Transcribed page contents
━━━

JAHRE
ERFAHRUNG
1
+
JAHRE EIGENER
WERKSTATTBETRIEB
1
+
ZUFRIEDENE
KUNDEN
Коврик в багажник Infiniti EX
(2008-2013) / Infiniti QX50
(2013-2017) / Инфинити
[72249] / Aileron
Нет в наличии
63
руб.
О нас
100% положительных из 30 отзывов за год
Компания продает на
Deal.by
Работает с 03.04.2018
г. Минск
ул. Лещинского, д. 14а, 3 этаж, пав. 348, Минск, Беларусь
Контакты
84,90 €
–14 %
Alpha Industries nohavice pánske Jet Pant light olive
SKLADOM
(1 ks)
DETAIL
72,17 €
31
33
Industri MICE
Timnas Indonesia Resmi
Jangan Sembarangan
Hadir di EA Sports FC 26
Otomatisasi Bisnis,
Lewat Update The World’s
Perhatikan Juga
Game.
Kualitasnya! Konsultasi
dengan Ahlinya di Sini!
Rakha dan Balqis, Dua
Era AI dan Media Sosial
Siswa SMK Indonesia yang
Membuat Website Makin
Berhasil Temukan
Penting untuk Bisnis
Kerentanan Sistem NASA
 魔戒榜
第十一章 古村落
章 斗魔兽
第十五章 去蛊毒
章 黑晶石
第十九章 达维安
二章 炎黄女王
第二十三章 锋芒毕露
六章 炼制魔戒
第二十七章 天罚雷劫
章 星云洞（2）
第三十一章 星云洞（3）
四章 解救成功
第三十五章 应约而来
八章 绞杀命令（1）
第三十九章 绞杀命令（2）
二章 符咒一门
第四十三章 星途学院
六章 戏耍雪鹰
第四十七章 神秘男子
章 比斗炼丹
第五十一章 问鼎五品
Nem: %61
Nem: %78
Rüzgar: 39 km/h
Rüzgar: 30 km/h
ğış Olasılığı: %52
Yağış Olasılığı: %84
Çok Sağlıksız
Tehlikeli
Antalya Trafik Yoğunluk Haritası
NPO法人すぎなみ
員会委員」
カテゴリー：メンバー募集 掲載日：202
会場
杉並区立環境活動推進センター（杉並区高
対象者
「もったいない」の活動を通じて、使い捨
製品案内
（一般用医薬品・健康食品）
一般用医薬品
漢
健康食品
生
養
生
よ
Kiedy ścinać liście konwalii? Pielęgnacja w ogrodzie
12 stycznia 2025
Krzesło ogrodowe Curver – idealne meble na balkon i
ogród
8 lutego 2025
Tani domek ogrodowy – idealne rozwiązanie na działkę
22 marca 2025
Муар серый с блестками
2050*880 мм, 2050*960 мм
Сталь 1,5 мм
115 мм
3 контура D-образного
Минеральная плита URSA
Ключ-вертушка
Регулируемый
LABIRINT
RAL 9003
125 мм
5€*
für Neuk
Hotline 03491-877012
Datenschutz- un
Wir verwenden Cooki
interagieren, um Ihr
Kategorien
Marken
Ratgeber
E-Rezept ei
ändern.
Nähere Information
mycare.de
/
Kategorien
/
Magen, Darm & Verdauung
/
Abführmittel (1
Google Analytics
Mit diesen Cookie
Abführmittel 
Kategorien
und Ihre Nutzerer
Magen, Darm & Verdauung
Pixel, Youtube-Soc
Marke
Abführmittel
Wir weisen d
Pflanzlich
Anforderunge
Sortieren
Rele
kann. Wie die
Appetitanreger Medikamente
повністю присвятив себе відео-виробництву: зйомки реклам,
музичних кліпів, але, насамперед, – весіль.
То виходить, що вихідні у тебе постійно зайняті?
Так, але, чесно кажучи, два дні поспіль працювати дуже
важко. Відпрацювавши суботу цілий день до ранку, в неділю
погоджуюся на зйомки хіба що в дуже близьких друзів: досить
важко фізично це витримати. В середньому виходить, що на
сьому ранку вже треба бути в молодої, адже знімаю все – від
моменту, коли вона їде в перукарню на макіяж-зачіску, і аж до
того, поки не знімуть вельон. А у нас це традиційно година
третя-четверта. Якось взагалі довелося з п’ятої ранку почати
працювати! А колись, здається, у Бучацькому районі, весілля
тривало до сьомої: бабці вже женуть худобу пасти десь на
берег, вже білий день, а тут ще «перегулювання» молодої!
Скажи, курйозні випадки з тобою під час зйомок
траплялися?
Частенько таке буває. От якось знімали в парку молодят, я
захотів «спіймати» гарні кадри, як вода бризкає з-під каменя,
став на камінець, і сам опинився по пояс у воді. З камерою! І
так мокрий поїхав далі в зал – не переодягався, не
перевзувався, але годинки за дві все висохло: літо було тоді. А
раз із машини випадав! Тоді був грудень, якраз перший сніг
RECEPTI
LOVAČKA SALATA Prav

━━━

Job item
Repeat exactly the lines of the data from the first one through the line with "Jangan Sembarangan", both of them included.

Solution to the problem
JAHRE
ERFAHRUNG
1
+
JAHRE EIGENER
WERKSTATTBETRIEB
1
+
ZUFRIEDENE
KUNDEN
Коврик в багажник Infiniti EX
(2008-2013) / Infiniti QX50
(2013-2017) / Инфинити
[72249] / Aileron
Нет в наличии
63
руб.
О нас
100% положительных из 30 отзывов за год
Компания продает на
Deal.by
Работает с 03.04.2018
г. Минск
ул. Лещинского, д. 14а, 3 этаж, пав. 348, Минск, Беларусь
Контакты
84,90 €
–14 %
Alpha Industries nohavice pánske Jet Pant light olive
SKLADOM
(1 ks)
DETAIL
72,17 €
31
33
Industri MICE
Timnas Indonesia Resmi
Jangan Sembarangan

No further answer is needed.